The ramshackle houses are off-limits, marked by wire fencing and a healthy overgrowth of weeds. It's hard to picture what will go in their place - 42 stories of fabulous water views and high prices, and until some other developer comes along to top it, the tallest building in downtown St. Petersburg.
This building, planned by developer Grady Pridgen, is supposed to be another sign of the breathtaking rebirth of downtown St. Petersburg. Build enough of these monuments to six-figure living and no out-of-towner will dare call this town God's Waiting Room again.
Truth be told, the moniker fell away some time ago. The high rises have risen.

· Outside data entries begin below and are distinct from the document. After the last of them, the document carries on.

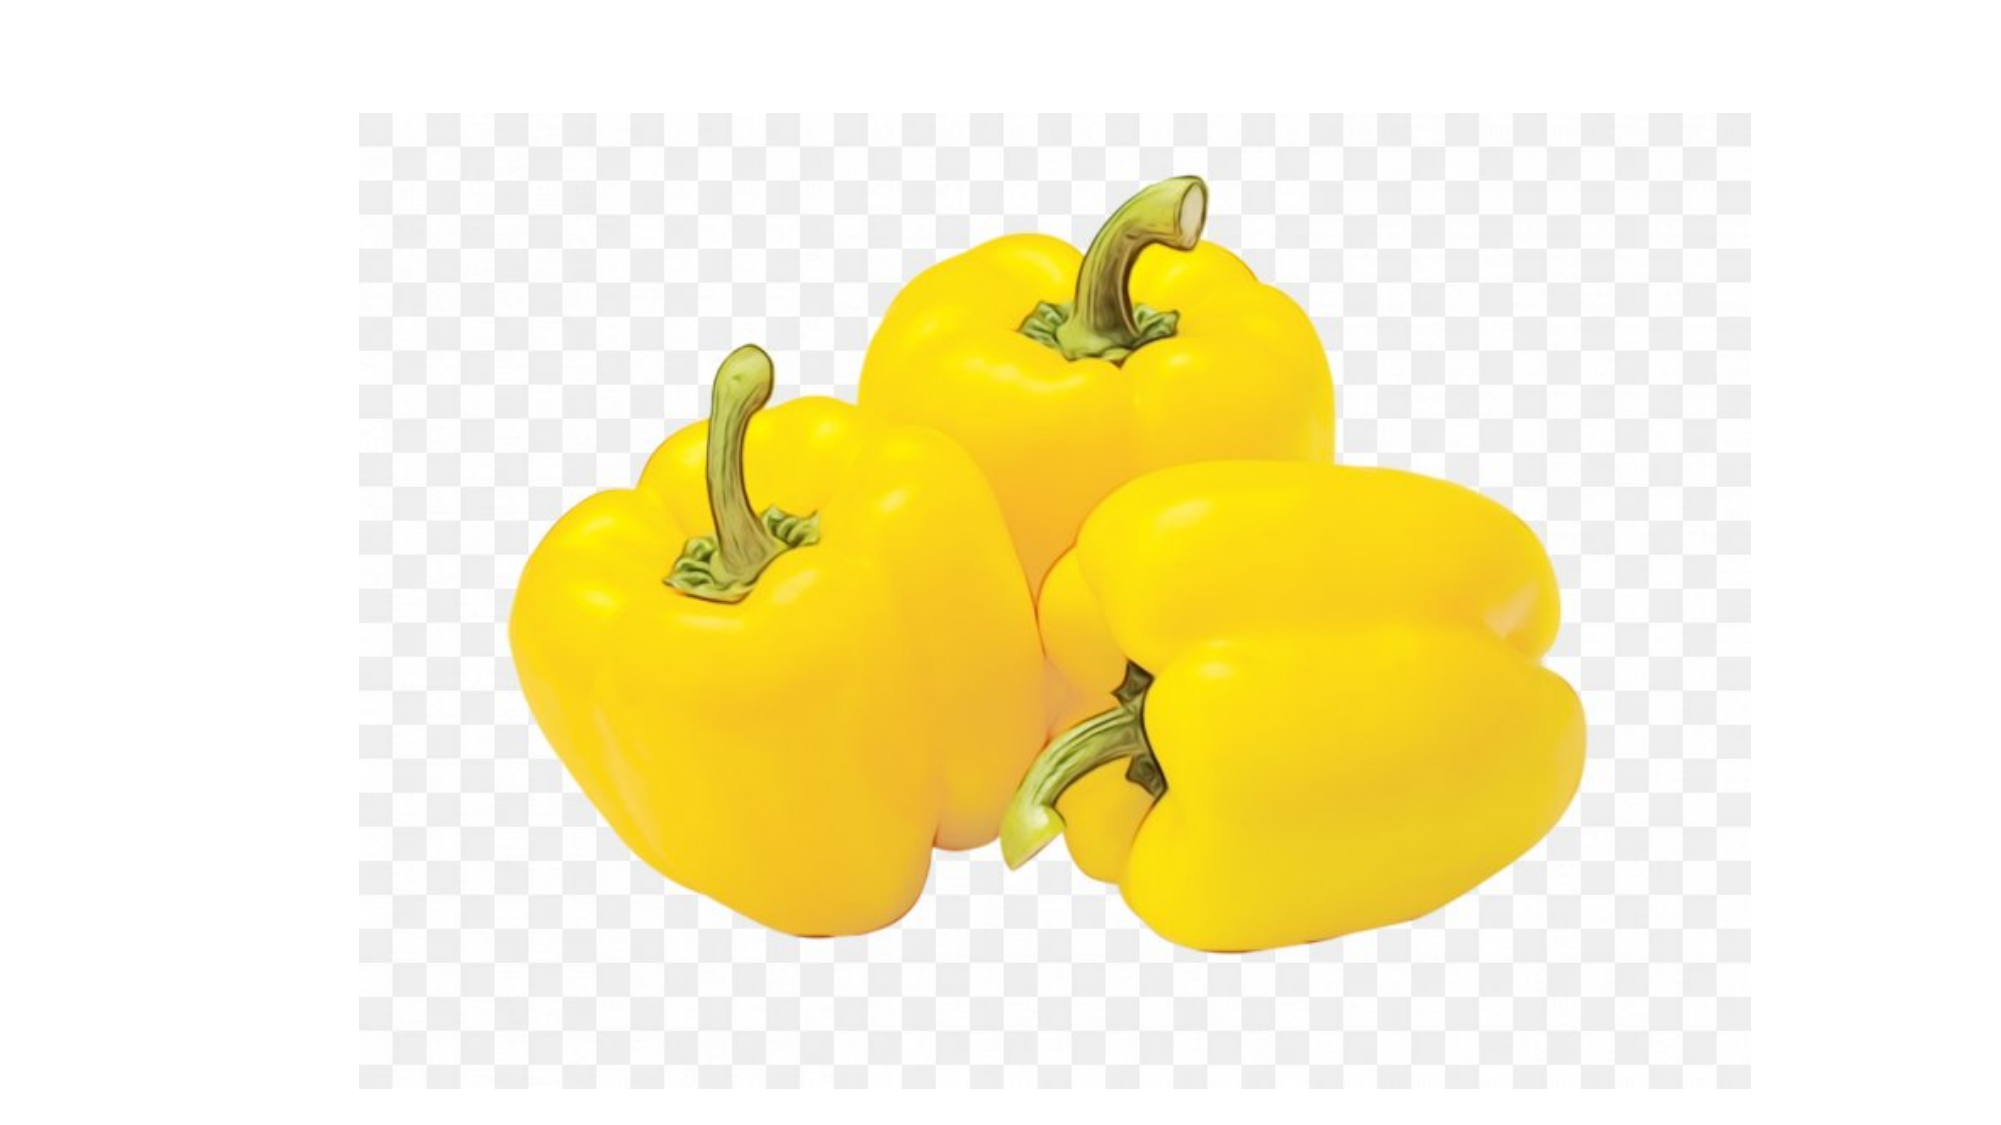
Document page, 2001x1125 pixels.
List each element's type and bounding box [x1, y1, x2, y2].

picture [359, 113, 1751, 1089]
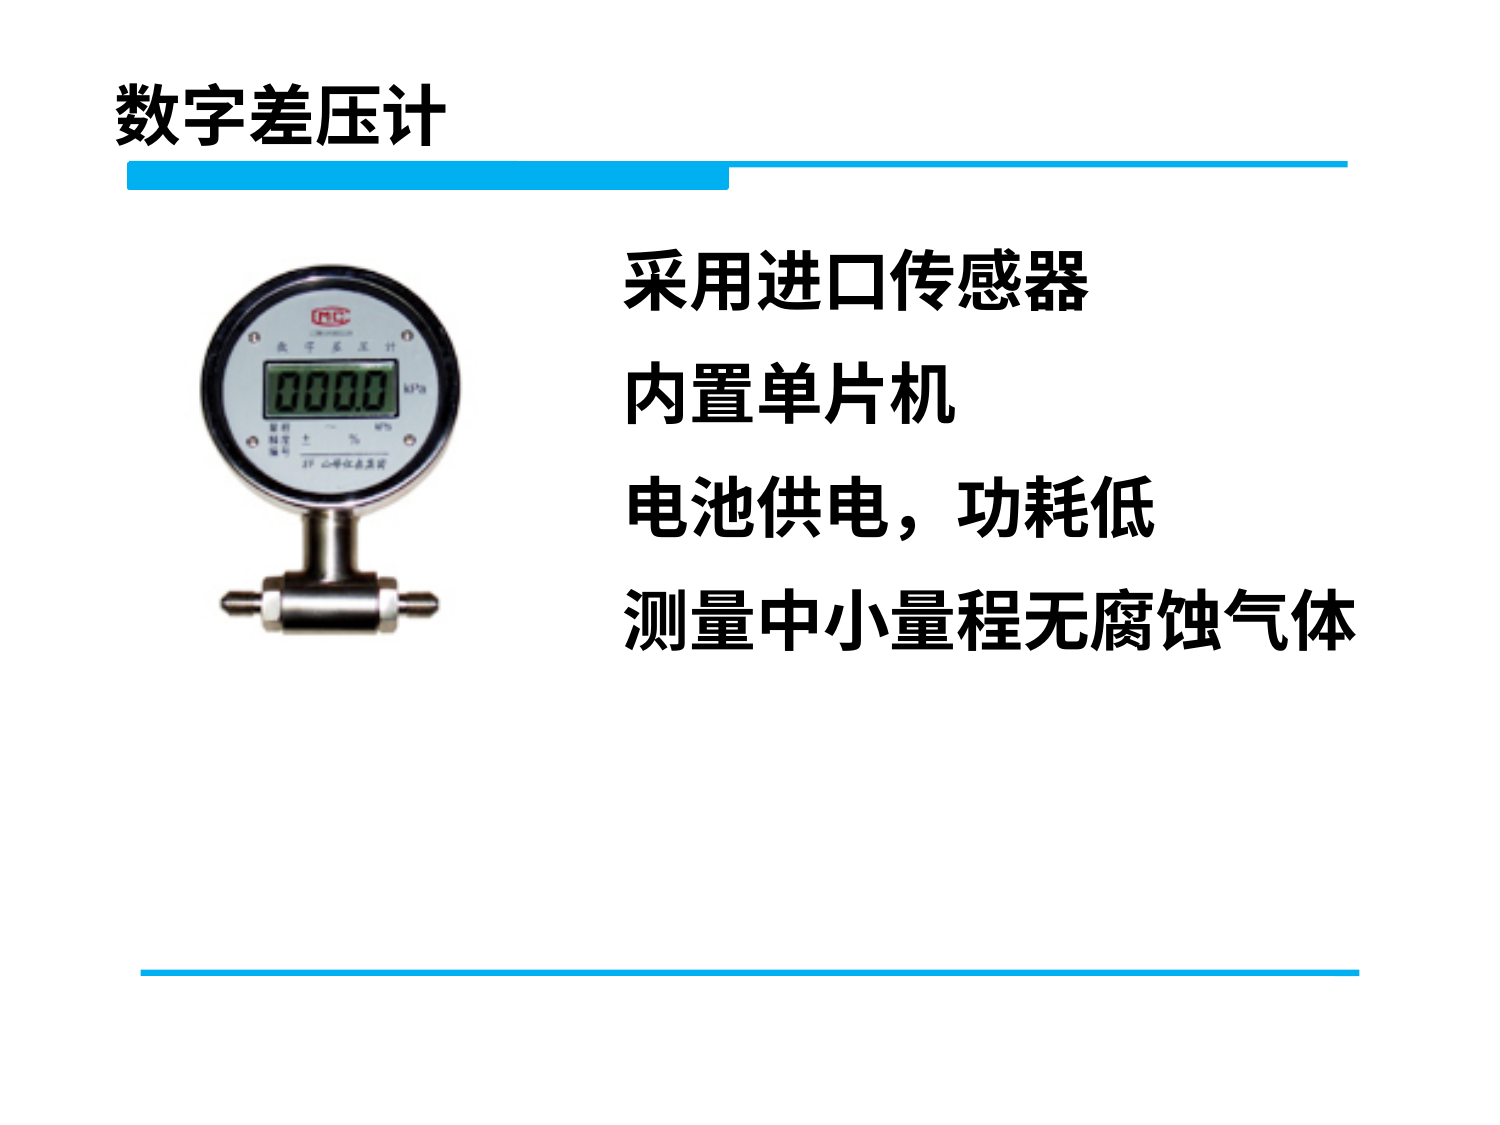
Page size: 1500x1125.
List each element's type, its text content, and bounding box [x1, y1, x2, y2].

text_box 采用进口传感器 内置单片机 电池供电，功耗低 测量中小量程无腐蚀气体 [608, 231, 1424, 667]
picture [147, 255, 536, 644]
text_box 数字差压计 [100, 66, 1176, 161]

The shops are open. The businesses do business. Downtown hums.
But still I have this urge to stomp my feet, blow a whistle, bang a pot.
The picture of downtown St. Petersburg, despite its success, is terribly askew, all out of proportion.
On the one hand, you have the condos, like that planned 42-story tower, Bayway Lofts.
On the other hand, you have the houses that have, for nearly 100 years, given St. Petersburg its character, its look and feel, in downtown and beyond - two- and three-story homes and hotels that were built in the teens, '20s and '30s. St. Petersburg existed at a very different scale then.
Some of these buildings are slums and flophouses.
Some are gems and worthy of restoration.
To be fair, at least one house on the Pridgen site will be moved and saved. But that's the exception. The pressure always favors the big deals, the big money, like the projects that now dress up St. Petersburg's waterfront. The problem is, the more of them St. Petersburg gets, the more of its character and history the city loses.
Last week, I met with Karl Nurse, one-time mayoral candidate and small-scale redeveloper. This is a man who likes flying against the wind.
Nurse had just finished the restoration of a small, two-story apartment house, the Nelson, on the edge of downtown. It was the utter opposite of those high rises. The rents are cheap, $500 to $600, and the apartments are small. Good for students, young couples just starting. Next to the Pridgen project, this one was the size of a postage stamp.
The Nelson is in a neighborhood surrounded by buildings just like it. Nurse hopes his project will spark others to come in and do as he did - save the old buildings before somebody decides they are too much trouble to save.
It wouldn't be that hard.
It's not as though St. Petersburg has no practice with historic preservation.
Think of individual buildings, like City Hall or the Coliseum. Two residential neighborhoods, the Historic Old Northeast and Historic Kenwood, are preservation districts, driven by the passion of the people who live there. The same has begun to happen in Midtown, where residents have clamored to save places like the Manhattan Casino. Each time, the voice for preservation came from the bottom up.
Who speaks for downtown? I called the mayor Monday to ask him. Rick Baker more or less said there was nothing to worry about, that the old and new can happily coexist. Downtown would soon have its own Historic District, like the Old Northeast and Kenwood. He said Karl Nurse has plenty of company in the renovation business. As far as downtown was concerned, land values were driving the process. If you wanted inexpensive housing for ordinary people, like what Karl Nurse built, you would have to go where the land was cheap, and that would be on the edges of downtown.
And that was that.
"Residential development is not something I would apologize for at all," said the mayor.
He seems very cheerful about all this.
If you're like me, and not so sure, I guess you're out of luck.